I hadn’t thought about Beulah.
Much.
I’d limited it to once per hour, which I’d reasoned was acceptable given she was dead to me. My grandfather was also dead, and I thought about him regularly, though he was less of the reason I’d worked solidly through the last five days with very little sleep.
“What do you know about this?” I finally glanced at Murray who was still standing in the same position, arms firmly crossed over his chest.
“Not much.”
“What happened?”
“I don’t know.”
“Do you think Beulah’s okay?” I couldn’t stop myself from asking. Not that I cared.
He offered me nothing but a fucking useless shrug. I stood up.
“Where are you going?”
I wasn’t sure, so I sat back down.
“No, get up. I’m here for a reason. We need to go and see Penn.”
I frowned, “Penn, why?”
“Because, again, if you’d checked your phone, you’ll have seen that he has also been M.I.A.”
“Why?”
“That’s what we’re going to find out. And then you’re going to have a shower.” He pointed at me.
I sniffed under my shirt, perhaps I was a bit ripe. But hard work didn’t come without a bit of sweat, and I’d worked my ass off all week to make up for all the fucking about I’d been doing.
I looked at Kit who said nothing.
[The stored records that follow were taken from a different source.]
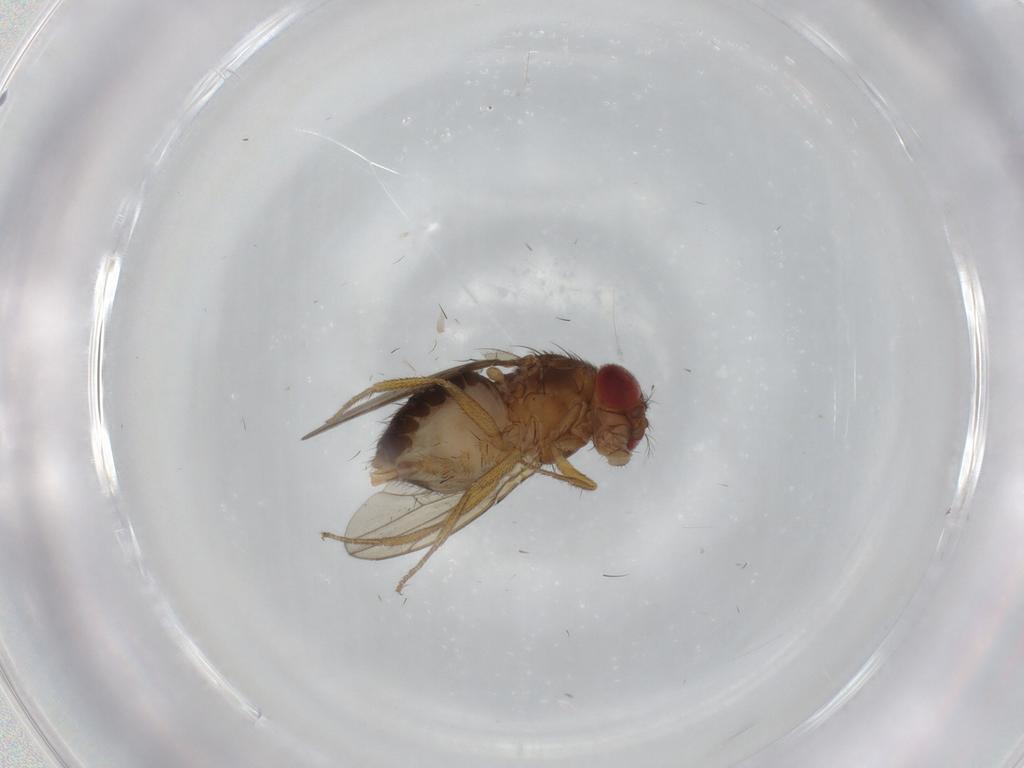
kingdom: Animalia
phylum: Arthropoda
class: Insecta
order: Diptera
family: Drosophilidae
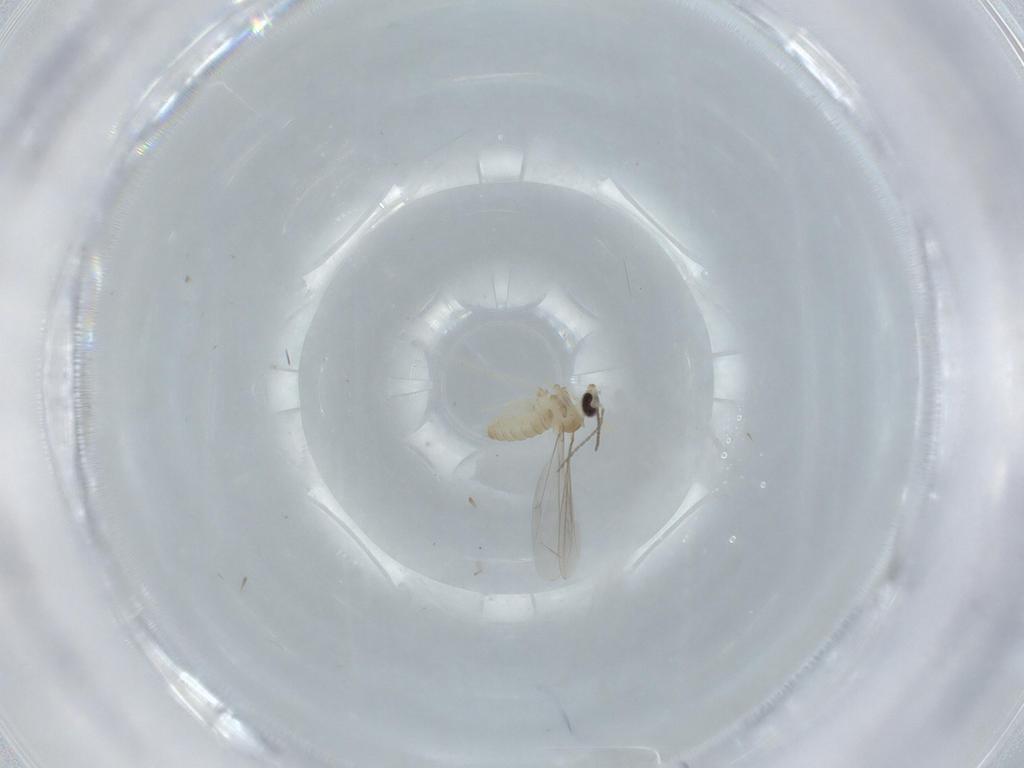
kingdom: Animalia
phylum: Arthropoda
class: Insecta
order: Diptera
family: Cecidomyiidae
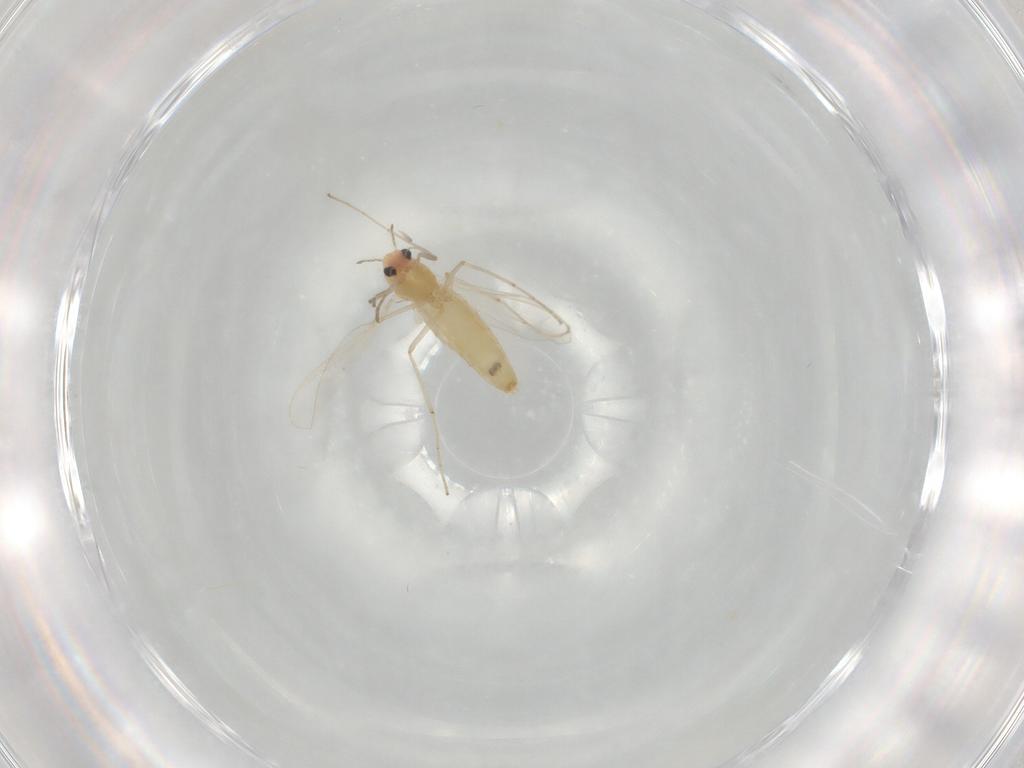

In fact, she’d said nothing at all since she walked in; something that was as unusual as it was unsettling.
“Kit, are you okay?”
She went to open her mouth, but she became nothing but a ventriloquist’s dummy when Murray answered for her.
“She’s fine.”
The scowl she shot him said that wasn’t in any way true, but I had no interest in getting involved with their lovers’ quarrel, so I left it alone. Instead, rubbed away the tightening in my chest.
Murray opened the door, letting Kit walk through ahead of him. “Come on, Raferty, let’s go.”
I followed him out of the door, and thirty-five minutes later we were letting ourselves into Penn’s apartment, and his darkened foyer.
“Pennington?” we both called out while Kit walked off down the corridor in the opposite direction to Murray and me, flicking the lights on as we went.
We didn’t find him in the kitchen.
We did find several empty bottles of whiskey, an empty case of beer, and an overflowing ashtray which was ominous in itself seeing as Penn didn’t smoke, but at least it went in some way to prepare us for the destruction we found in the games room.
Glass was everywhere.
The display cabinets Penn kept all his prize, and in some cases priceless, Yankees memorabilia - from his Babe Ruth signed 1932 jersey, to his Mickey Mantle baseball cards, Derek Jeter’s last home run ball, Joe DiMaggio’s bat – all smashed.
“Holy shit, has he been robbed?” Murray’s voice dropped to a horrified whisper before shouting Penn’s name again.